"Gebotenheit" des Notwehrrechts: Kirschbaumfall reloaded
Die Süddeutsche Zeitung berichtet über einen Fall, der sehr gut in einer mündlichen Prüfung im Strafrecht abgefragt werden kann: Einige Kinder aßen Pflaumen aus dem Pflaumenbaum eines Rentners. Nachdem die Kinder dies auf das Verlangen des Rentners nicht unterlassen hatten, schoss er mit einem Luftgewehr auf die Pänz und traf einen elfjährigen Jungen am Handgelenk. Dieser musste im Krankenhaus behandelt werden.
Auf den Kommentar von „Jurist“ hin am 12.8.2013 berichtigt:
Der Fall erinnert stark an den „Kirschbaumfall“ (RG, Urt v. 20.9.1920 – I 384/20, RGSt 55, 82). In diesem Fall hatte der Eigentümer eines Kirschbaums auf einen (fliehenden) Kirschendieb geschossen und diesen verletzt. Das Gericht gelangte zu dem Ergebnis, dass die Voraussetzungen der Notwehr vorlagen, obwohl zwischen geschütztem Rechtsgut (Eigentum an den Kirschen) und dem eingeschränkten Rechtsgut (Leib/Leben des Diebs) ein erhebliches „Gefälle“ bestand. Dem in Notwehr Handelnden sei nicht zuzumuten, im Moment der Notwehr eine Abwägung der Rechtsgüter vorzunehmen.
Der BGH wertet heute anders.
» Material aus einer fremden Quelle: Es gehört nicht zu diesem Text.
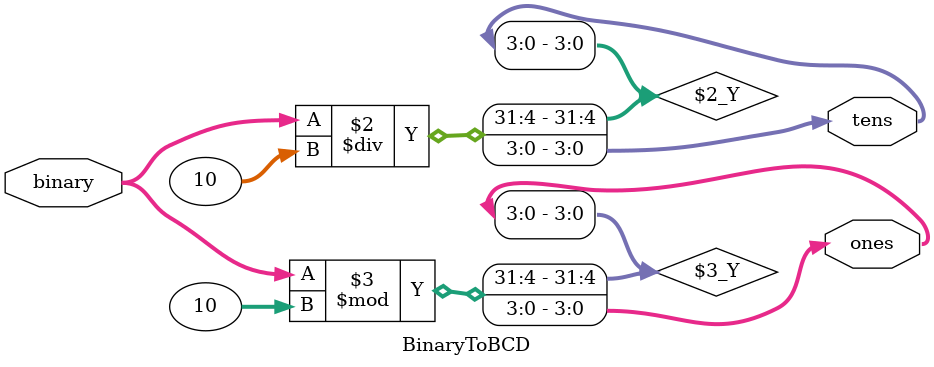
<source format=v>
module BinaryToBCD (
    input wire [6:0] binary,
    output reg [3:0] tens,
    output reg [3:0] ones
);

    always @(*) begin
        tens = binary / 10;
        ones = binary % 10;
    end

endmodule
</source>
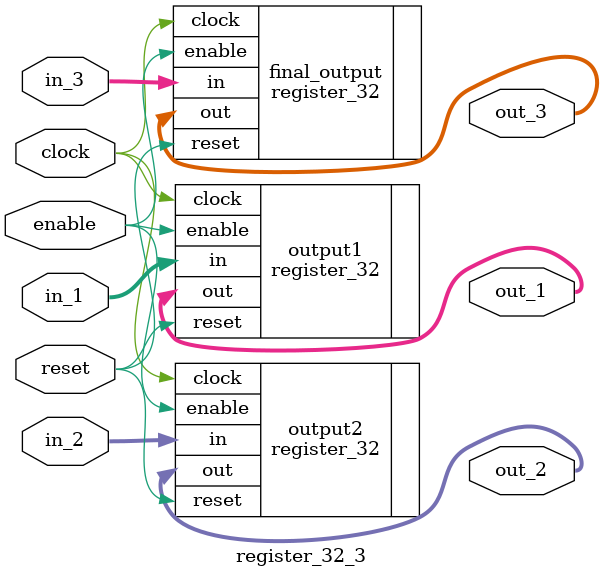
<source format=v>
module register_32_3(in_1, in_2, in_3, out_1, out_2, out_3, clock, enable, reset);
    input clock, enable, reset;
    input [31:0] in_1, in_2, in_3;
    output [31:0] out_1, out_2, out_3;

    register_32 output1(.in(in_1), .out(out_1), .clock(clock), .reset(reset), .enable(enable));
    register_32 output2(.in(in_2), .out(out_2), .clock(clock), .reset(reset), .enable(enable));
    register_32 final_output(.in(in_3), .out(out_3), .clock(clock), .reset(reset), .enable(enable));
endmodule
</source>
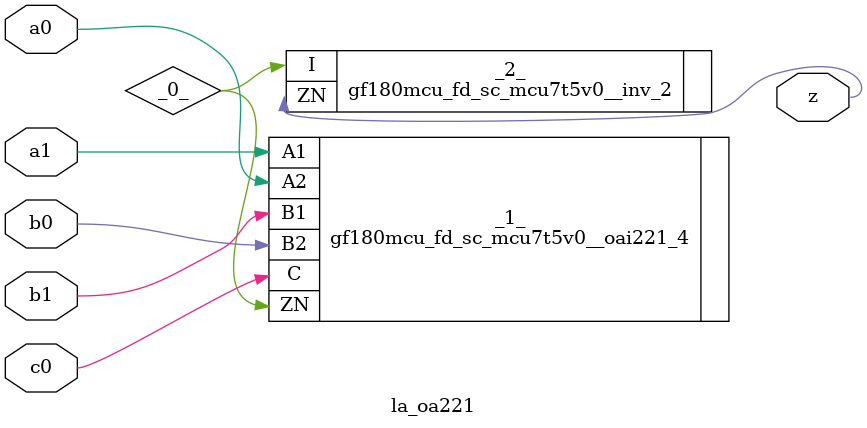
<source format=v>

/* Generated by Yosys 0.44 (git sha1 80ba43d26, g++ 11.4.0-1ubuntu1~22.04 -fPIC -O3) */

(* top =  1  *)
(* src = "inputs/la_oa221.v:10.1-23.10" *)
module la_oa221 (
    a0,
    a1,
    b0,
    b1,
    c0,
    z
);
  wire _0_;
  (* src = "inputs/la_oa221.v:13.12-13.14" *)
  input a0;
  wire a0;
  (* src = "inputs/la_oa221.v:14.12-14.14" *)
  input a1;
  wire a1;
  (* src = "inputs/la_oa221.v:15.12-15.14" *)
  input b0;
  wire b0;
  (* src = "inputs/la_oa221.v:16.12-16.14" *)
  input b1;
  wire b1;
  (* src = "inputs/la_oa221.v:17.12-17.14" *)
  input c0;
  wire c0;
  (* src = "inputs/la_oa221.v:18.12-18.13" *)
  output z;
  wire z;
  gf180mcu_fd_sc_mcu7t5v0__oai221_4 _1_ (
      .A1(a1),
      .A2(a0),
      .B1(b1),
      .B2(b0),
      .C (c0),
      .ZN(_0_)
  );
  gf180mcu_fd_sc_mcu7t5v0__inv_2 _2_ (
      .I (_0_),
      .ZN(z)
  );
endmodule

</source>
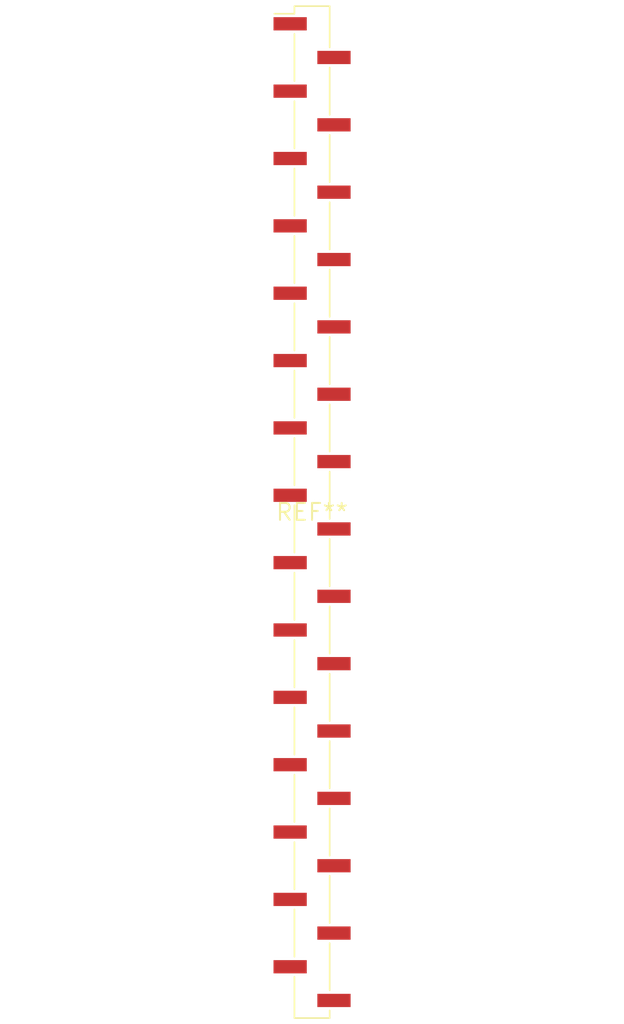
<source format=kicad_pcb>
(kicad_pcb (version 20240108) (generator pcbnew)

  (general
    (thickness 1.6)
  )

  (paper "A4")
  (layers
    (0 "F.Cu" signal)
    (31 "B.Cu" signal)
    (32 "B.Adhes" user "B.Adhesive")
    (33 "F.Adhes" user "F.Adhesive")
    (34 "B.Paste" user)
    (35 "F.Paste" user)
    (36 "B.SilkS" user "B.Silkscreen")
    (37 "F.SilkS" user "F.Silkscreen")
    (38 "B.Mask" user)
    (39 "F.Mask" user)
    (40 "Dwgs.User" user "User.Drawings")
    (41 "Cmts.User" user "User.Comments")
    (42 "Eco1.User" user "User.Eco1")
    (43 "Eco2.User" user "User.Eco2")
    (44 "Edge.Cuts" user)
    (45 "Margin" user)
    (46 "B.CrtYd" user "B.Courtyard")
    (47 "F.CrtYd" user "F.Courtyard")
    (48 "B.Fab" user)
    (49 "F.Fab" user)
    (50 "User.1" user)
    (51 "User.2" user)
    (52 "User.3" user)
    (53 "User.4" user)
    (54 "User.5" user)
    (55 "User.6" user)
    (56 "User.7" user)
    (57 "User.8" user)
    (58 "User.9" user)
  )

  (setup
    (pad_to_mask_clearance 0)
    (pcbplotparams
      (layerselection 0x00010fc_ffffffff)
      (plot_on_all_layers_selection 0x0000000_00000000)
      (disableapertmacros false)
      (usegerberextensions false)
      (usegerberattributes false)
      (usegerberadvancedattributes false)
      (creategerberjobfile false)
      (dashed_line_dash_ratio 12.000000)
      (dashed_line_gap_ratio 3.000000)
      (svgprecision 4)
      (plotframeref false)
      (viasonmask false)
      (mode 1)
      (useauxorigin false)
      (hpglpennumber 1)
      (hpglpenspeed 20)
      (hpglpendiameter 15.000000)
      (dxfpolygonmode false)
      (dxfimperialunits false)
      (dxfusepcbnewfont false)
      (psnegative false)
      (psa4output false)
      (plotreference false)
      (plotvalue false)
      (plotinvisibletext false)
      (sketchpadsonfab false)
      (subtractmaskfromsilk false)
      (outputformat 1)
      (mirror false)
      (drillshape 1)
      (scaleselection 1)
      (outputdirectory "")
    )
  )

  (net 0 "")

  (footprint "PinHeader_1x30_P2.54mm_Vertical_SMD_Pin1Left" (layer "F.Cu") (at 0 0))

)

</source>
Er erkennt grundsätzlich an, dass in „Bagatellfällen“ eine Einschränkung des Notwehrrechts in Betracht kommt (BGH, Urt. v. 12. 2. 2003 – 1 StR 403/02, NJW 2003, 1955, 1957):
Die Auffassung des LG, die Tötung Ms sei „völlig unverhältnismäßig” gewesen, vermag der Senat nicht zu teilen. Eine Abwägung der betroffenen Rechtsgüter findet bei der Notwehr grundsätzlich nicht statt… Ein Fall des Missbrauchs des Notwehrrechts wegen geringen Gewichts des angegriffenen Rechtsguts stand hier nicht in Rede (sog. Bagatellfälle; vgl. BGH bei Holtz, MDR 1979, 985; Tröndle/Fischer, § 32 Rdnr. 20 m.w. Nachw.). Es ging bei dem Angriff Ms nicht lediglich um eine etwaige Sachbeschädigung der CD-Sammlung des Angekl., sondern um die Erpressung eines Bargeldbetrags in Höhe von 5.000 DM. Bei solcher Ausgangslage gilt der Grundsatz, dass das Recht dem Unrecht nicht zu weichen braucht.
Mit der „Gebotenheit“ bei der Notwehr haben wir uns ausführlich in diesem Beitrag befasst.
Werter Kollege,
Ihre Besprechung des ursprünglichen „Obstdiebstahlsfalls“ ist falsch.
Zunächst hatte der Bestohlene die Diebe lediglich mit einer Schusswaffe verletzt, einen Tötungsvorsatz hatte das Tatgericht verneint.
Weiterhin hatte das Reichsgericht die Gebotenheit der Verteidigung gerade bejaht. Aufgrund des Rechtsbewahrungsprinzips seien auch dann Angriffe auf Leib oder Leben gerechtfertigt, wenn die Verteidigung dem Schutze geringwertiger Güter diene. Die gegenteilige Ansicht der Revision wurde verworfen.
Die Entscheidung kann hier nachgelesen werden: https://marxen.rewi.hu-berlin.de/doc/seminar_sose_2011/Entscheidung_2011_05_04.pdf
Danke für den Hinweis, der Artikel wurde entsprechend berichtigt.